Senior Sunday: Gino Murdock


Murdock in auto class.

André da Costa, Staff writer

Q: Tell us a little bit about yourself and what hobbies/sports you do.

A: “So I’m Gino Murdock, I am a senior now at Huron High School. I’m gonna be graduating soon, but I have played baseball ever since I was 10. I recently quit this year. I’ve been playing all throughout high school, but I decided not to play my varsity year. I really enjoy working on cars or pretty much anything engine based. I don’t really like working on electric cars, it’s kind of cringey. I really like figuring out how things work, not just cars, but mechanics or engineering, or just figuring out how things are put together. I think they’re really interesting.”


Q: What is one class/club you would recommend to underclassmen? Why?

A: “Auto, because I think Mr. Snyder is a really good teacher, he teaches a good course. I think it’s good for everyone to know, even for someone like me who just likes complicated stuff. But it’s really valuable for anyone to know because you should know how to change your tire or do an oil change because they’re really simple things that you could do in less than 30 minutes if you just spend the time in high school to learn these things.”


Q: How are you feeling about graduating this year?

A: “I think it’s something I’ve always been looking forward to. I remember when I first got my graduation year, which was in middle school, I got it in 2023. I remember I was like, “Oh that’s never gonna happen. That’s like decades.” Down the road, now it’s not even a month out. I’m ready for it. I feel like a lot of people have this attitude when they graduate high school. I’m so ready to just get out, I can’t wait to be an adult and finally be on my own. I think I’m gonna miss it a little bit because going to school is always kind of fun. I always saw it like I was climbing a mountain. Up until this point, I’ve always just been climbing this mountain and when you graduate, you’re at the top of the mountain. And you can view the whole world and you can go wherever you want. Now I’m about to see the whole world. I can go anywhere.”
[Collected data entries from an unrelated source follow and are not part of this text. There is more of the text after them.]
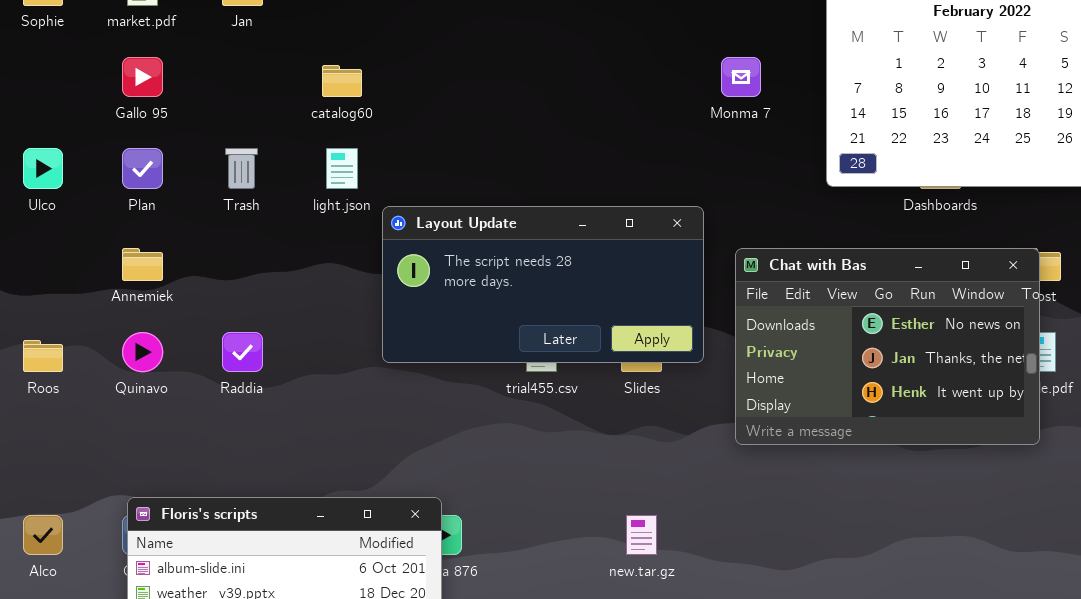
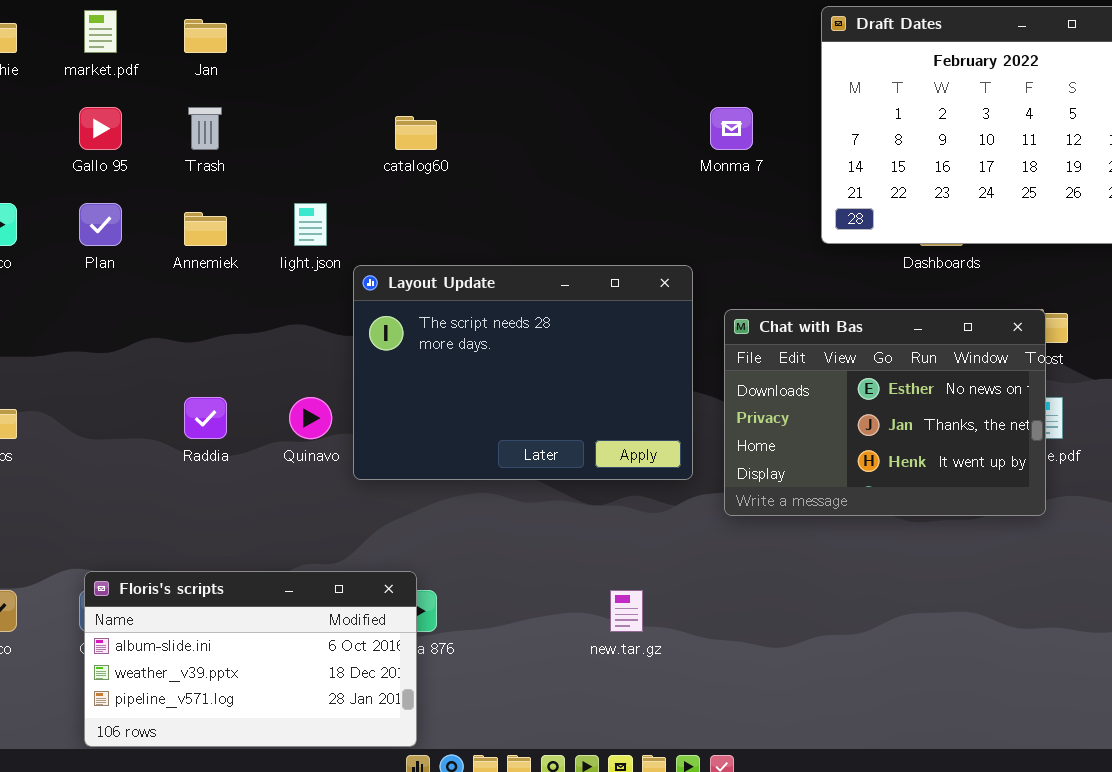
catalog60: [322,65,362,97] -> [395,116,437,150], moved
Trash: [225,148,258,189] -> [188,107,222,150], moved
Layout Update: [382,206,704,363] -> [353,265,693,480], resized
Annemiek: [122,248,163,281] -> [184,212,227,246], moved
Quinavo: [122,332,163,372] -> [289,397,332,439], moved

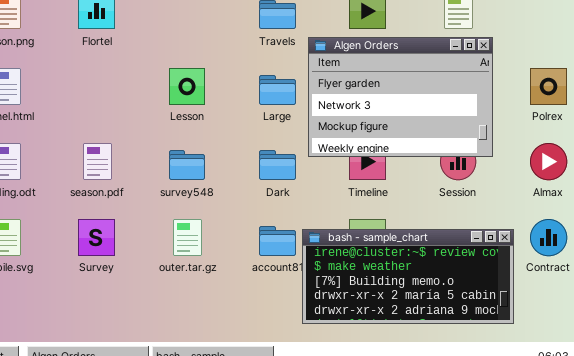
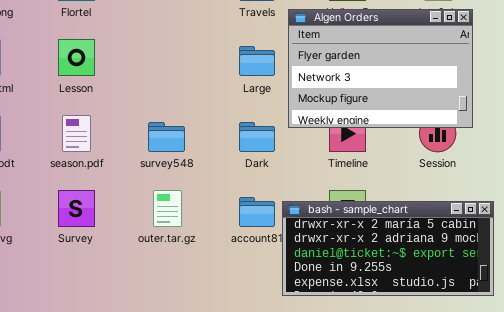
Lesson: [169,68,205,105] -> [58,39,95,76], moved
bash - sample_chart: [302,229,514,324] -> [282,201,494,296], scrolled down 3 rows

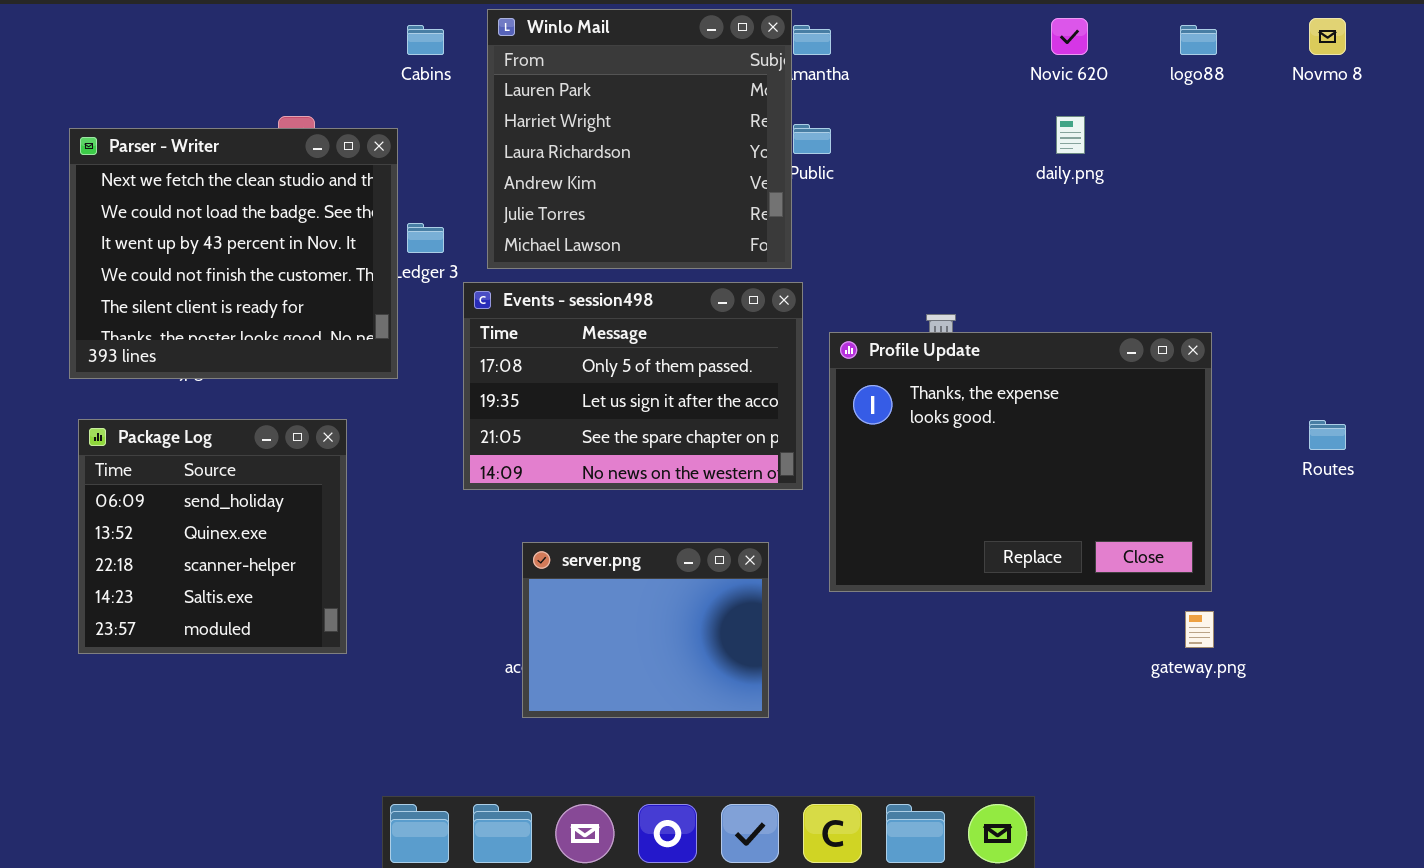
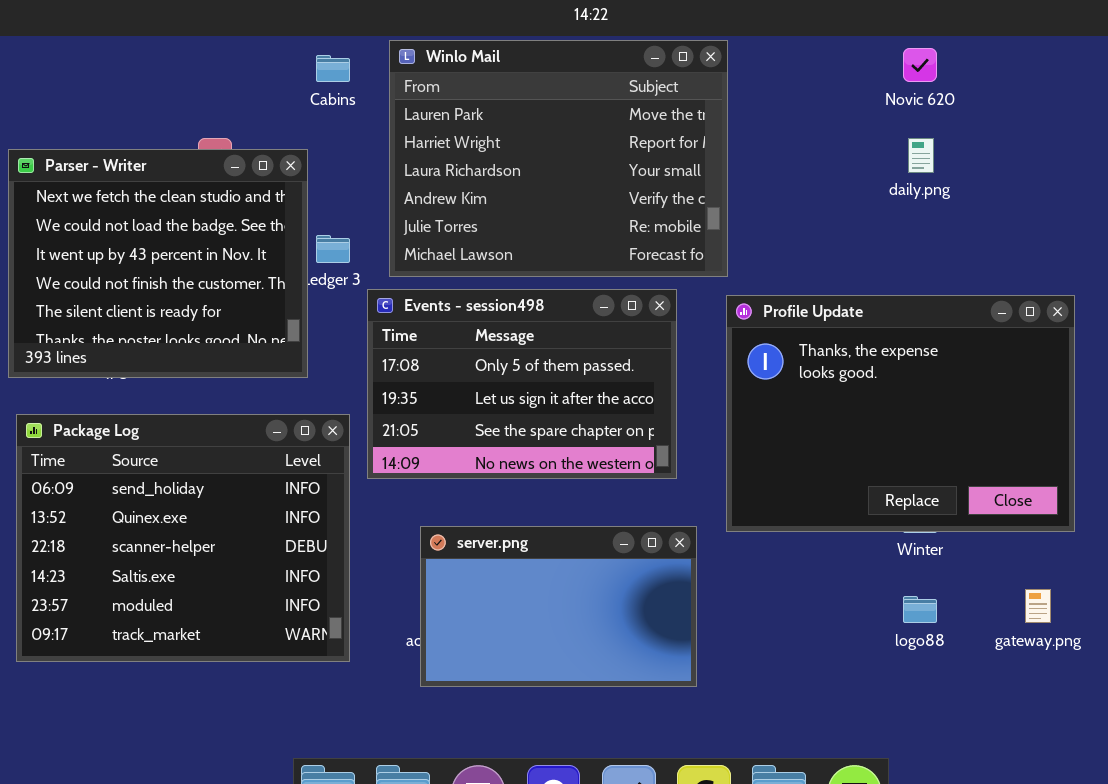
Winlo Mail: [487,9,792,269] -> [389,40,728,277], resized
logo88: [1180,25,1217,55] -> [903,596,937,623], moved
Profile Update: [829,332,1212,592] -> [726,295,1075,532], moved
Package Log: [78,419,347,654] -> [16,414,350,662], resized
server.png: [522,542,769,718] -> [420,526,697,687], resized

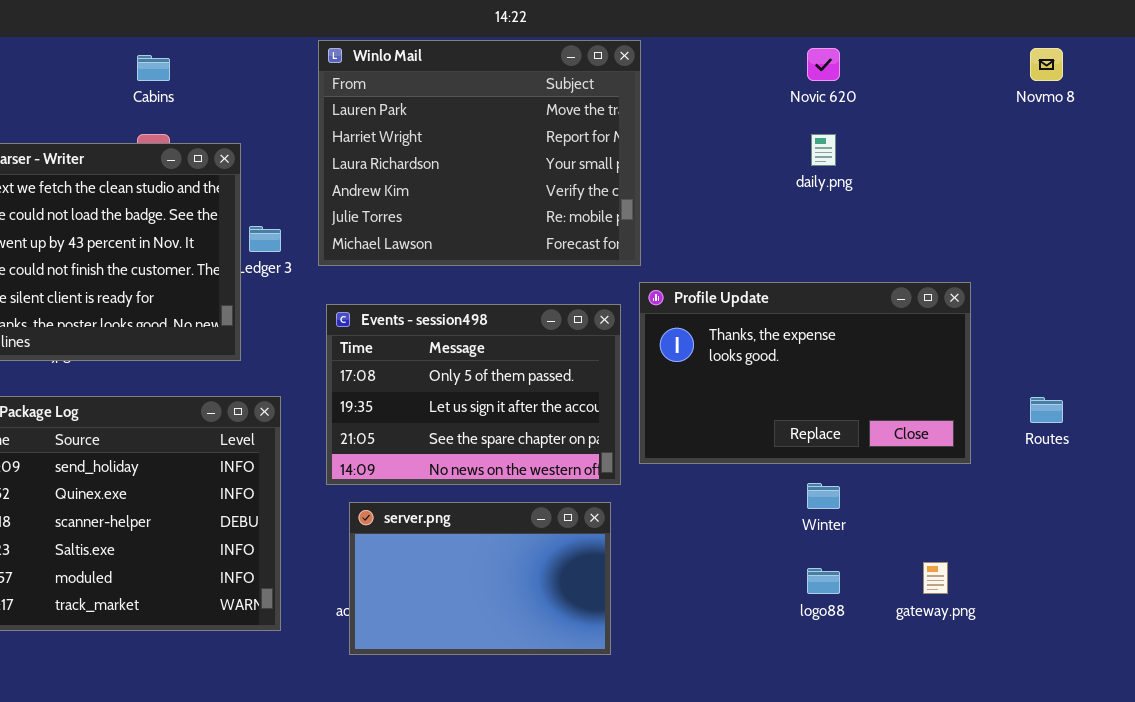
Cabins: [316,55,350,82] -> [137,55,170,81], moved
Events - session498: [367,289,677,479] -> [326,304,621,485], moved
Profile Update: [726,295,1075,532] -> [639,282,971,464], resized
Q: Ten years from now, what is one high school memory you will still remember?

A: “I feel like there is not one certain memory, I think all of auto is probably just going to merge into one big glob of memories. I won’t remember a lot of things. I’ll never forget Junior year, which was my first year in auto and I wasn’t really competent enough with cars or metalworking or any skills that are related to cars. Mr. Snyder told me that I should hop right into a truck bed rebuild, and I was like, I don’t know how to metal work or how to weld and how to grind or anything. I had to learn all those skills quickly so I could just keep the project moving. I think it was a really fun project because it showed me that even though I had none of the skills to do this project, I was able to just pick them up really quickly, and apply them and get good at them and just keep the project moving. But there are a bunch of other memories like pulling an engine out of a Jeep Cherokee or the TransAm build, which is what I’m doing right now.”
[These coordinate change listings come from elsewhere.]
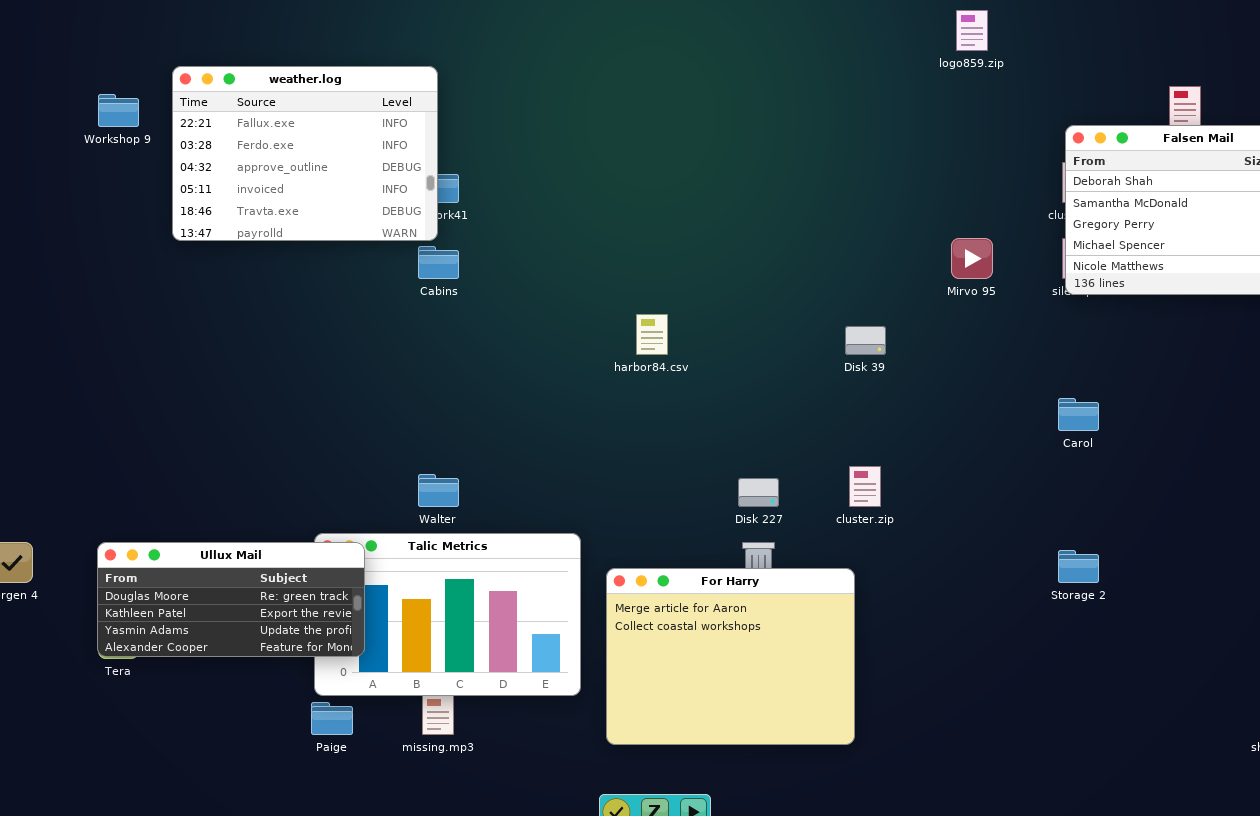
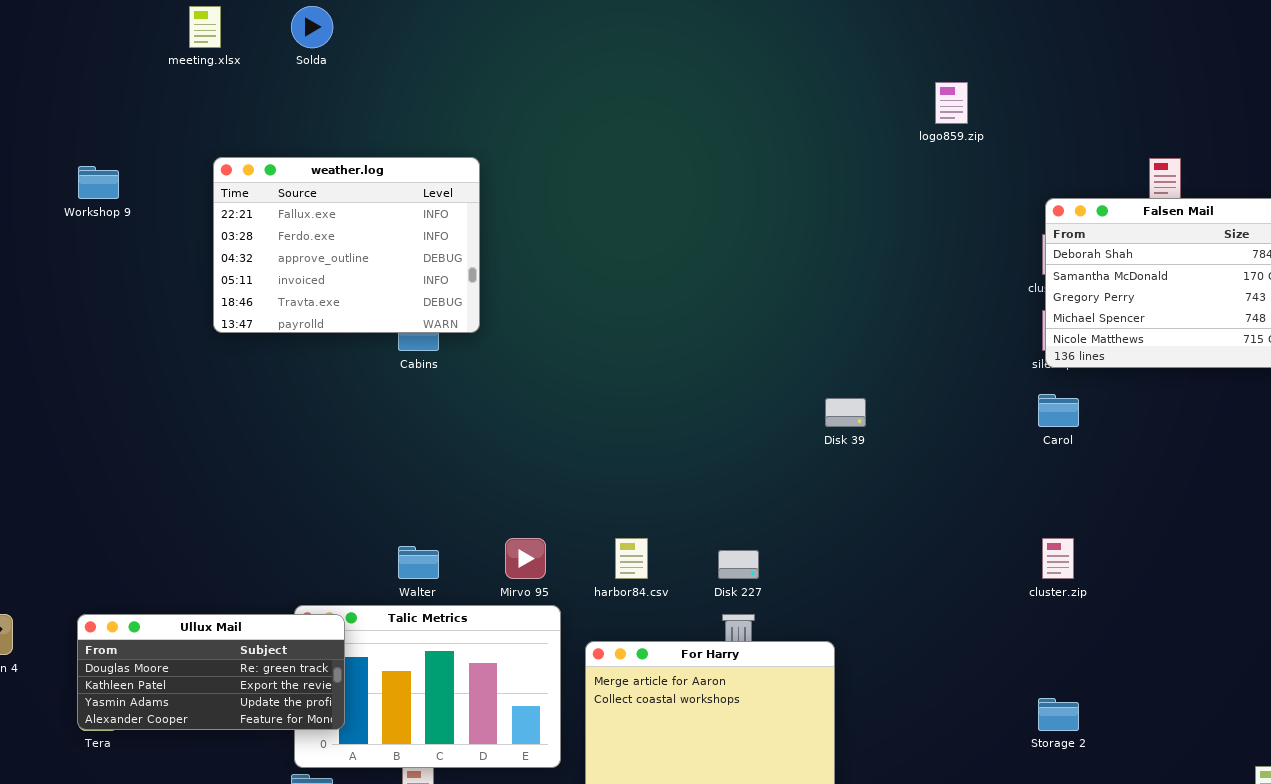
weather.log: [172,66,438,241] -> [213,157,480,333], moved
Mirvo 95: [951,238,993,279] -> [505,538,546,579], moved
harbor84.csv: [636,314,668,355] -> [615,538,648,579], moved
Carol: [1058,398,1099,431] -> [1038,394,1079,427], moved
cluster.zip: [849,466,881,507] -> [1042,538,1074,579], moved
Storage 2: [1058,550,1099,583] -> [1038,698,1079,731], moved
Q: What is one piece of advice you would give to your freshman self?

A: “I would tell them about COVID obviously, because that was a real fly ball right there, kind of came out of nowhere. I’d say don’t stress about school so much because that’s the attitude I had going into high school. Then I just realized that all the teachers don’t really care that much. You can just hand in late work and most of them won’t care. It’s easy to pass your classes, you don’t need to work really hard. Try to focus more on classes that you really enjoy like Auto and then just try to power through the classes you don’t really like, like math or science. Just take it for what it’s worth and look forward to the fun classes that you really like.”


Q: What will you miss most about high school?
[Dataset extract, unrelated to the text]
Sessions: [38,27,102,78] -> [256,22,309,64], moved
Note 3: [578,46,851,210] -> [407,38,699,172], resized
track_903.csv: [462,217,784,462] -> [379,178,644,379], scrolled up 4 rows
A: “There’s this thing that happens in high school where you get put in a room and for an hour with people you don’t really know. You need to figure out who they are and it’s almost like the ease of meeting new people and meeting new friends that are interested in the things that you do. In adulthood, it’s gonna be a little bit harder to meet people that are going to be interested in the things that I am interested in outside of the internet. But I guess I’ll miss it mainly because it was just a really big part of my life, school in general. It’s been four years that I’ve spent in a building. So now you have to get out of the building and go somewhere else. I’ll miss seeing some of my friends that I might not see again, and it’s gonna suck but it’s part of life. It’s just how it is.”